Like many other species of butterflies Papilio zelicaon males spend much of their adulthood flying around the tops of hills looking for females, an excercise that lepidopterists uncreatively call ‘hilltopping’. When the females are ready to breed they simply head uphill to find a multiplicity of suitors. Both males and females also engage in ‘puddling’ wherein they drink at mineral rich puddles and exposed shores of wetlands, extracting these nutrients to nourish eggs and sperm. They can sometimes be found on fecal matter for this same reason. And, of course, they can also be found consuming the energy rich nectar produced by flowers, while serving the flower by spreading its pollen to fertilize other flowers.
Description– Fairly large (wingspan 2.75-3.5) black and yellow swallowtail; dorsal forewing has extensive black with dots and dashes of yellow, at front and rear, blue dots in rear black sections, and a yellow field between the bands; dorsal hindwing has yellow near the body, and a black band with blue and yellow markings behind; orange eyespot on hindwing has a pupil that is more or less centered and doesn’t reach the edge of the orange; body is mostly black with a thin yellow line in the middle.
Similar species– In our region it is only likely to be confused with Papilio machaon oregonius (Oregon Swallowtail), which has a mostly yellow body below the wings, and the ‘pupil’ of the orange eyespot on the dorsal hindwing torches the posterior portion of the orange; all of our other swallowtails either have much more yellow or much more black on the dorsal side of the wings.
Habitat– They can be found anywhere there are parsleys (family Apiaceae)
Range-Western North America; region wide in the PNW.

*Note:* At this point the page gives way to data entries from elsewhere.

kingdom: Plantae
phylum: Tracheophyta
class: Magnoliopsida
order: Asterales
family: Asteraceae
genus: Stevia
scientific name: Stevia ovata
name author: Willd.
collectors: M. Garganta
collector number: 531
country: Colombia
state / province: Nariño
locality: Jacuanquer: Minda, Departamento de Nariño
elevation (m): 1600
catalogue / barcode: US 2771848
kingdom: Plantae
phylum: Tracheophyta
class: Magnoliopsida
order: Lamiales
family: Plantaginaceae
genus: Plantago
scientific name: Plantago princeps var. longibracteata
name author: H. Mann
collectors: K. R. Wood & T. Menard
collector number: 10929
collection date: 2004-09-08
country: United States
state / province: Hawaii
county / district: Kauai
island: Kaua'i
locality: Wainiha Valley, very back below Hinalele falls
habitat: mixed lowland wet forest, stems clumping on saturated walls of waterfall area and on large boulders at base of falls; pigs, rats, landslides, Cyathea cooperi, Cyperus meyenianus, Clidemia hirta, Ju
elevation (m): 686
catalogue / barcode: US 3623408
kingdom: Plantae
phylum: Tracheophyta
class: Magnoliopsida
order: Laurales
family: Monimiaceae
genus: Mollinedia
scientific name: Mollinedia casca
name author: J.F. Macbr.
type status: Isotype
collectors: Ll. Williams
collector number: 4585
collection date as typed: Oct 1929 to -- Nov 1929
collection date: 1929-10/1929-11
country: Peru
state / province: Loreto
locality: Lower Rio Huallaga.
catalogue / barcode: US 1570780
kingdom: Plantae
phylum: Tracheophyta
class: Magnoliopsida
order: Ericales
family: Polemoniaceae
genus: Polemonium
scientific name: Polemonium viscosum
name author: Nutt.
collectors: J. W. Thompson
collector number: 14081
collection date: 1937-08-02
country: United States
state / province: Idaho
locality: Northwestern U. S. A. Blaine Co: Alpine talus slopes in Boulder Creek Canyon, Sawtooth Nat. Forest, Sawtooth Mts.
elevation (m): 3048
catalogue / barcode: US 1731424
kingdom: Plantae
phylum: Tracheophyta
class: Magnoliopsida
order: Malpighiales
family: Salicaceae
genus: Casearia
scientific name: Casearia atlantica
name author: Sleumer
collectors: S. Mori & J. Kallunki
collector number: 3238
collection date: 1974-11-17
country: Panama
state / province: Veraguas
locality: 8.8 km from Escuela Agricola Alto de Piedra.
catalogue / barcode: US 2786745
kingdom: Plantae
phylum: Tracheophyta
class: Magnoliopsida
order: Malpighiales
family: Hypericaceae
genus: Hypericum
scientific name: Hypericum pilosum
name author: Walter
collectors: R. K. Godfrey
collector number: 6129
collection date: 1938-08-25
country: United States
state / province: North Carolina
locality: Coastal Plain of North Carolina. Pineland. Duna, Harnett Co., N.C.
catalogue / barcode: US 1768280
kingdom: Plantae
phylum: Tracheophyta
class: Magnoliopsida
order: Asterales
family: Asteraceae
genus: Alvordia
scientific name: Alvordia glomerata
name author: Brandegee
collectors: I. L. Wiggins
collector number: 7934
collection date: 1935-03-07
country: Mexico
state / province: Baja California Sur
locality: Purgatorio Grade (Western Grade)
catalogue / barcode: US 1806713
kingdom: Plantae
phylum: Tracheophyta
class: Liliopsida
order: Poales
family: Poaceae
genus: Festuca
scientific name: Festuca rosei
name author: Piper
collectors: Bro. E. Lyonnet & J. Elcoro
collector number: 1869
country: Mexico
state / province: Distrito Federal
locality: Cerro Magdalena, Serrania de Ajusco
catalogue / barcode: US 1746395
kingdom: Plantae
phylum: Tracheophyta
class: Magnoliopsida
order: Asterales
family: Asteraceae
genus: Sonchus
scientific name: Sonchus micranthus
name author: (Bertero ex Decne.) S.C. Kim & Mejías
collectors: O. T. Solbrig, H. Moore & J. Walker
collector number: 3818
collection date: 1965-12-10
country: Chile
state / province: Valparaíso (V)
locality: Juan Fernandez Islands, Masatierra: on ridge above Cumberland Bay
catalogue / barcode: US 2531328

Eats– In our region all of its larval host plants are in the family Apiaceae, and Anise Swallowtails primarily utilize Lomatium, Foeniculum, Heracleum, and Angelica spp., although Daucus carota (Queen Anne’s Lace) and Conium maculatum (Poison Hemlock) also get their share; in California they are known to utilize some plants in the family Rutaceae (citrus plants) but they do not do so in our region; adults nectar at a wide variety of flowers.
Reproduction-Single eggs are laid on the host plants; early instars eat leaves, later stages feed on flowers; overwinter as pupae; may be uni-, bi-, or even tri- voltine
Adults active-April to September
Etymology of names–Papilio is from the Latin for butterfly. The specific epithet zelicaon is from Latin and translates as ‘emulating chaon’, referring to the fact that it is very similar to Papilio machaon. The common name Anise Swallowtail refers to the species frequent use of anise (aka sweet fennel)(Foeniculum vulgare) as a larval host in the California populations from which Comstock described it.